Digital footprints: helping or harming?

Much of the conversation about our online presences (at least as regards our careers) has often focused on the dangers of embarrassing Facebook updates getting back to our employers, or putting off potential future employers. This is a worthwhile conversation to have; it’s important to make sure that our privacy settings are properly calibrated, and that we are not shooting ourselves in the foot by mixing public and private.

However, there are two points I’d like to make about this. The first is that I believe that pretty soon, it won’t matter all that much. Partly because people are becoming more familiar with the technology so as not to say stupid things publicly (danah boyd points out that a lot of online activity among young people is in “code” so as not to alert the wrong people to what they are talking about). But also partly because it will matter less the more public life becomes on the internet. I don’t think there’s much we can do to stop that. Our data is being sold very cheaply indeed by Google and Facebook – a slightly different conversation, but all part and parcel of larger numbers of people knowing what we do without us really being aware of it.

The corollary to that is that I think employers will care much less about what a young person did in their past, and more about the reviews that are posted about their work on various sites. The flip side of this new visibility is that community-built trust systems are developing to make sure that people are doing what they say they do – review systems. Not all are foolproof – Tripadvisor can be “gamed” – but Airbnb is pretty solid.

The second point is that despite the risks, the internet also provides plenty of opportunities to harness its communicative power, and the power to showcase. And that’s a really important point that is left out of the conversation. I think the real way to manage our digital footprint is not so much to police ourselves so very rigidly, but in fact to ensure that there is overall much more positive stuff out there about us than negative.

What are we missing? How can we make ourselves not only more visible in the right ways, but showcase more authentically what we are about – what we care about, what we’re good at, what we would like to contribute to in the future? Once we direct the conversation there, I think we will stop worrying so much about who did what on Saturday night.

You can’t ban cryptography.

Even before the recent attacks, Theresa May has been keen to “regulate cyberspace”.  One of the ways in which she wants to do this is by ensuring that there is a backdoor in any internet security system.  Just to give an idea of scope, every site you visit, every service you register for, mailing list you sign up to is encrypted to prevent hackers, thieves of various stripes, and other malicious agents from accessing your computer.  Through May’s back door, government security agents would be able to get into any system to investigate what information is being exchanged.  Your search history is already logged with your service provider as of the Snoopers Charter from November 2016, available to the police.

Aside from sounding like an Orwellian nightmare, let’s just think this through for a second.  If there is an inbuilt way for the government to access your various accounts and look at what information you are sharing, it means that there is one point of failure for malicious agents to exploit, which they know is there and eventually – inevitably – will find ways to break into.

If only for this reason (and there are all sorts of others, like that pesky free speech and privacy stuff), I’m convinced of three things.

  1. We shouldn’t.
  2. We probably can’t in any meaningful way.
  3. It would probably make things worse.
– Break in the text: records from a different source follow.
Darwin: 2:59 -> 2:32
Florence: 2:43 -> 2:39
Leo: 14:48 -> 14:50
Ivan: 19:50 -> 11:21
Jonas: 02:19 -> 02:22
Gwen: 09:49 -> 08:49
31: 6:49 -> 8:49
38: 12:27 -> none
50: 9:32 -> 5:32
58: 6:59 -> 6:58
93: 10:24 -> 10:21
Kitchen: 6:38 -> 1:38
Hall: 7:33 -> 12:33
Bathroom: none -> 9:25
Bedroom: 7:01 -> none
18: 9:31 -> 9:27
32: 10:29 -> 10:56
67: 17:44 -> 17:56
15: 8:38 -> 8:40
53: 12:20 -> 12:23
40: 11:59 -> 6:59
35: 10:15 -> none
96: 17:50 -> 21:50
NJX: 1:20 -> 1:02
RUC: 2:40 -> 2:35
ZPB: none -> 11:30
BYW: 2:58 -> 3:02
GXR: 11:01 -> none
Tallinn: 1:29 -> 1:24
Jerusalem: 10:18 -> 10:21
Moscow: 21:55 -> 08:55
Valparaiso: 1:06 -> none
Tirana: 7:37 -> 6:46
Here is an excellent blog post by Cory Doctorow about why it’s not feasible.  In summary, he’s saying that the sort of implementation necessary to make it work is impossible given the scale of the task, and that a reduced version is basically not even worth doing because it would leave plenty of other ways for perpetrators to act.  More ambitious means of restricting might involve something like the systems that China uses, by controlling what operating systems can run on your computer, which have built-in ways of restricting what you can access via the internet.  This would be extremely intensive (and expensive) to set up and it would be impossible to let you run any operating system that allows you to install programs freely (i.e. any system that currently isn’t on a hand-held device – goodbye Windows, Mac OSX, and Linux).

If this all seems a little divorced from the future of careers, we need only remember that the internet is inextricably embedded into the way we live, communicate, and work.

We submit personal information all the time on the web, including payment information, names, addresses, telephone numbers  – effectively all someone would need to steal your identity.  Let’s say you are a young entrepreneur and you set up your internet business with an option to pay through Paypal, or you set up your own payment system.  A back door would not only mean that there is a potential vulnerability for a malicious agent to exploit, but (and here’s the big problem) also every person who has access to the backdoor has to be trustworthy.  (And there’s not much hope of that; we’ve already seen examples of abuses of the Investigatory Powers Act to use surveillance to catch perpetrators of minor infractions.)  We have no way of knowing who those people are, how many have access, or how they have been selected.  We also have no way of knowing how people are deemed to be a risk.

Aside from the ethical and safety issues associated with these courses of actions, the main problem is that this won’t do what Theresa May wants it to. If the internet torrenting site Piratebay has taught us anything, it’s that trying to stop anyone from doing anything on the internet is more or less impossible without fully embracing totalitarianism.

There are already plenty of ways in which the internet is not free; our data is constantly for sale.  It would be better if we didn’t sell it wholesale down the tube.